From the exploration, both are related to survivability, where the richer were more likely to survive. The Class correlation seemed stronger than Fare, this could be because when people were ushered off of the boat, people cared more about who you were as a value of importance instead of how much was paid. 
- Did people in the same PassengerClass pay the same fare?
No people in the same Class did not pay the same fare, but across all classes, many paid the minimum amount. This could be further explored by looking at different classes but in the same fare-bracket to see how that affected survivability. 

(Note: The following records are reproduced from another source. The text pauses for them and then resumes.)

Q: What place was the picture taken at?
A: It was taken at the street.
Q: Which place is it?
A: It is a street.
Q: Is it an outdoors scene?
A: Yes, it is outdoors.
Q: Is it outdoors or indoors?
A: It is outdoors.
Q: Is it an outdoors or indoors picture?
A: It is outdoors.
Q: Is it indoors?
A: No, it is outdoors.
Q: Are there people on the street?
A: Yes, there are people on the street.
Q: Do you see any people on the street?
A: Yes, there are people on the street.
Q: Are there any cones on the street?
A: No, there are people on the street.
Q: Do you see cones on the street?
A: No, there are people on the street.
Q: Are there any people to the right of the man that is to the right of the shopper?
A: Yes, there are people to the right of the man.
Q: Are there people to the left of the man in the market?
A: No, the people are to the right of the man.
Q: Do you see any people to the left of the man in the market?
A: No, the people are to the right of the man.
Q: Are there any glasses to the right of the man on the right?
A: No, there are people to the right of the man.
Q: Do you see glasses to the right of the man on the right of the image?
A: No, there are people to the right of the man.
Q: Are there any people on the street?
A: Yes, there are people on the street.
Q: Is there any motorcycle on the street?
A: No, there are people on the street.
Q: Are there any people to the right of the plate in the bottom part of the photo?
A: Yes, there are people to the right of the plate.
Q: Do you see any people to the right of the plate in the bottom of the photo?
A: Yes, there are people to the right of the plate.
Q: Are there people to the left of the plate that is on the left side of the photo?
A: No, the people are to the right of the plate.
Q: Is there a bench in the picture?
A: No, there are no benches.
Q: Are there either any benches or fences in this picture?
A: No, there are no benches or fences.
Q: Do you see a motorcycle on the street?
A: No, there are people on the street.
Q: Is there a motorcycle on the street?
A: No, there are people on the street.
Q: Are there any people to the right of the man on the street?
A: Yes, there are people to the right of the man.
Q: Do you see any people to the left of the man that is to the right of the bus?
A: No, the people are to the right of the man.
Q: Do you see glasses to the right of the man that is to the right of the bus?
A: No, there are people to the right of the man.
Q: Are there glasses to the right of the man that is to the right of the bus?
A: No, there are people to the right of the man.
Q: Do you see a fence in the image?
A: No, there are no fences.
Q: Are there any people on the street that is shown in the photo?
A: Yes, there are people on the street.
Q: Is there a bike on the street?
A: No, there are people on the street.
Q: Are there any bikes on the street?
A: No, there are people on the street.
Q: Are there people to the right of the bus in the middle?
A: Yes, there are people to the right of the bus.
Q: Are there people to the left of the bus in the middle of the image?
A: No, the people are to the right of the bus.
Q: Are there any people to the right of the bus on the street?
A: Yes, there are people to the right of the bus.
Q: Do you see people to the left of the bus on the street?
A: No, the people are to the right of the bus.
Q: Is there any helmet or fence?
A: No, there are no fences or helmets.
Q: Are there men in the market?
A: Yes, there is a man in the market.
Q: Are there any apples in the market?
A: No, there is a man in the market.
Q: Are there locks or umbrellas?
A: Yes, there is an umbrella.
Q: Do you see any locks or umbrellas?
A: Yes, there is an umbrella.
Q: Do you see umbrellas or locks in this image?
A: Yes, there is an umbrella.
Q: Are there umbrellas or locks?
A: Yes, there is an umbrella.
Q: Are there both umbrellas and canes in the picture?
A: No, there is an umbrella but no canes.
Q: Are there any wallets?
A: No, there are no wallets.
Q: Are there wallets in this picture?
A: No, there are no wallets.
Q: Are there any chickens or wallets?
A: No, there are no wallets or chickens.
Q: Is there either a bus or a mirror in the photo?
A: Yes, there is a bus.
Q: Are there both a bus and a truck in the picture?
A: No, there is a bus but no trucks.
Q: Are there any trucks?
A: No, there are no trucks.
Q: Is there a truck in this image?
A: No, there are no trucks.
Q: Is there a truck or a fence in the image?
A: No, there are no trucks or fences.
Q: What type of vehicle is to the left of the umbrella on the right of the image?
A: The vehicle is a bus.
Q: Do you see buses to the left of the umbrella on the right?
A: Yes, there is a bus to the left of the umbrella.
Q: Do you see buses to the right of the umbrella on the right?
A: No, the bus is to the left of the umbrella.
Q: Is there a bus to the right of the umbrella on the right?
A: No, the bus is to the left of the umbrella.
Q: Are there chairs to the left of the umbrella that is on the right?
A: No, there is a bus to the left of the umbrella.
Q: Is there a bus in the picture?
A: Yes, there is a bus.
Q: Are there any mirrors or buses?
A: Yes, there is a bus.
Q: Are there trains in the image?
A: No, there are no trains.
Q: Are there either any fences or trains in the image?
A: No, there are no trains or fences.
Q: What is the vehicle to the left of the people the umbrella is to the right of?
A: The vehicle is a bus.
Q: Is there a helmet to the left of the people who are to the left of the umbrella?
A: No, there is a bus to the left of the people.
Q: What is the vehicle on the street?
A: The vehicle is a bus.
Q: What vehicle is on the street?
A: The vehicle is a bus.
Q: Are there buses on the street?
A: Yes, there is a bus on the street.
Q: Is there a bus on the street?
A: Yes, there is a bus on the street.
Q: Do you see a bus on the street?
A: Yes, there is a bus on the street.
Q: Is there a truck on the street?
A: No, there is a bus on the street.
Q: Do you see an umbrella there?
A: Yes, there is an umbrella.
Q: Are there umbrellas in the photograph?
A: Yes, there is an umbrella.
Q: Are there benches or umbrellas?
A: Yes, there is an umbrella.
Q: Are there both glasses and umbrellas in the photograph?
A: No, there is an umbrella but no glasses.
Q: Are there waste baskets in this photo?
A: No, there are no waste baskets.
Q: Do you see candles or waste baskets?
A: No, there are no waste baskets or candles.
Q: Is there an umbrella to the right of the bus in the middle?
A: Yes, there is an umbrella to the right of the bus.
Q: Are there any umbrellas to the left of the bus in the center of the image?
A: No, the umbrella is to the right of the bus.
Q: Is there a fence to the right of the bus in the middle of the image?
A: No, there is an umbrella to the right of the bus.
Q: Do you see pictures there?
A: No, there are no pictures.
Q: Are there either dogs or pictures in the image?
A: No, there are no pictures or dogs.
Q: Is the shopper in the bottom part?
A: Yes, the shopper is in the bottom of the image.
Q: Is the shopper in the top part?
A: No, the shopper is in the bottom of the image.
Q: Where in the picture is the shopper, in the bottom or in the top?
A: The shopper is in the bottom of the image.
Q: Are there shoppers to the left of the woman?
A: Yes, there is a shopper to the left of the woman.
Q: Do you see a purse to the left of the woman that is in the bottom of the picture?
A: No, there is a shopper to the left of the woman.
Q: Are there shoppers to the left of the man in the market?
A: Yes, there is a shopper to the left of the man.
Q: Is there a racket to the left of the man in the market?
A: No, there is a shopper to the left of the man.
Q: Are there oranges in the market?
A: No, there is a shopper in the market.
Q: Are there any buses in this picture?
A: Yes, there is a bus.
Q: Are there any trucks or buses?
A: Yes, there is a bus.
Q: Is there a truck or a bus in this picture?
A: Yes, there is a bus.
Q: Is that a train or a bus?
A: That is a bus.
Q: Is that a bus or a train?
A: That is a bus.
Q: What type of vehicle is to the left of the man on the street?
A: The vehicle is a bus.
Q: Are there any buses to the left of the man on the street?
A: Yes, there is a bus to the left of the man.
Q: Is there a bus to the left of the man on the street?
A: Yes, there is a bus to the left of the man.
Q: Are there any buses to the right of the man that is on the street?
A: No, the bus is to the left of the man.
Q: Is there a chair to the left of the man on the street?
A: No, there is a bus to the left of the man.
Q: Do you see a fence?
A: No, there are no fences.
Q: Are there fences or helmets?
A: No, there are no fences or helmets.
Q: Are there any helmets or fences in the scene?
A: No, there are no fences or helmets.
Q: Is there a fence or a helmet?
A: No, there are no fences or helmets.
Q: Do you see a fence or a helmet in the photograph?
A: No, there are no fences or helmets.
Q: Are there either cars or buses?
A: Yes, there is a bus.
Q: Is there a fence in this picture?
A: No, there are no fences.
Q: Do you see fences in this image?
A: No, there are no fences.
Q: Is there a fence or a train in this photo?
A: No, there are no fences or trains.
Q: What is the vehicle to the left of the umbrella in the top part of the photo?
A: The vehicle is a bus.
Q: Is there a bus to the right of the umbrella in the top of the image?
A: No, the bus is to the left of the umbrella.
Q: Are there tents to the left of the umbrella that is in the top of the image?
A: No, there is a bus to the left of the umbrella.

- What does the cabin variable mean?
From looking at a sample of the variables, and doing a search online, the cabin variable represents locations that the passenger resided in. But a flaw in using this variable is that many of the variables were missing. We may have to look at how the passengers were related to one another to be able to appropriately fill those gaps. 

# Next Titanic Notebook
The next notebook that I will use to explore this dataset would be the following:
- The survivability of different classes that paid the same fare brackets. 
- Variable exploration, if I were to use my current knowledge and statistical knowledge, what would I use to build a model?
- A basic model that uses Heuristics to predict survivability as baselines.
- A model that beats the heuristic models.